**What the exercise asks**: Starting at the line containing "pose: elev=87.1 azim=188.1" and ending at the line containing "Dot at: (246, 217)", render that stretch of the data as a Markdown table with the columns Row and Data line, skipping any blank lines. Leave the pictures out of the table.

--- start of Dataset ---

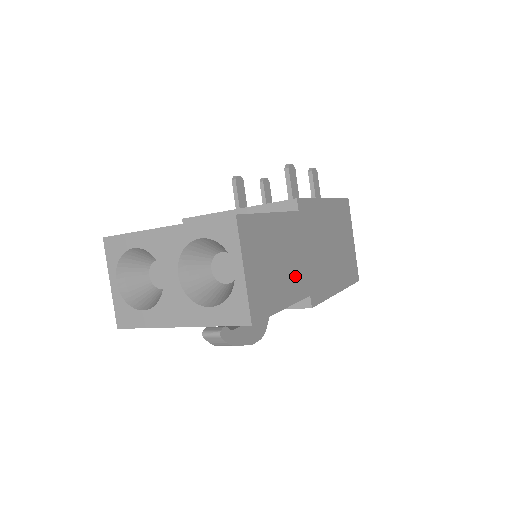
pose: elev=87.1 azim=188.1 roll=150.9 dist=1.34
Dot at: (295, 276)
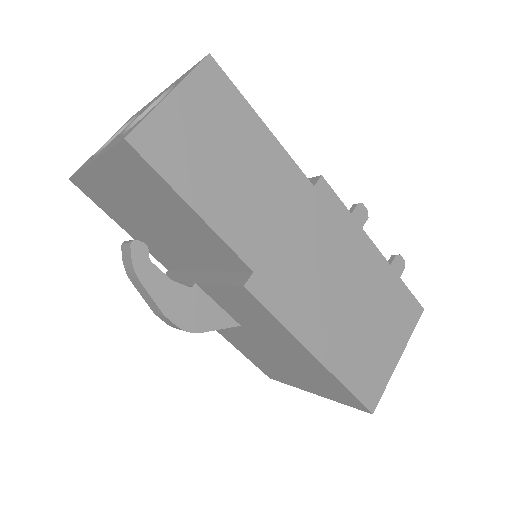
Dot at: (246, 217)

--- end of Dataset ---
--- start of Dataset ---

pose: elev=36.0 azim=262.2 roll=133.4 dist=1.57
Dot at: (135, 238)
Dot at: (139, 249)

--- end of Dataset ---

**The completed task**:
| Row | Data line |
|---|---|
| 1 | pose: elev=87.1 azim=188.1 roll=150.9 dist=1.34 |
| 2 | Dot at: (295, 276) |
| 3 | Dot at: (246, 217) |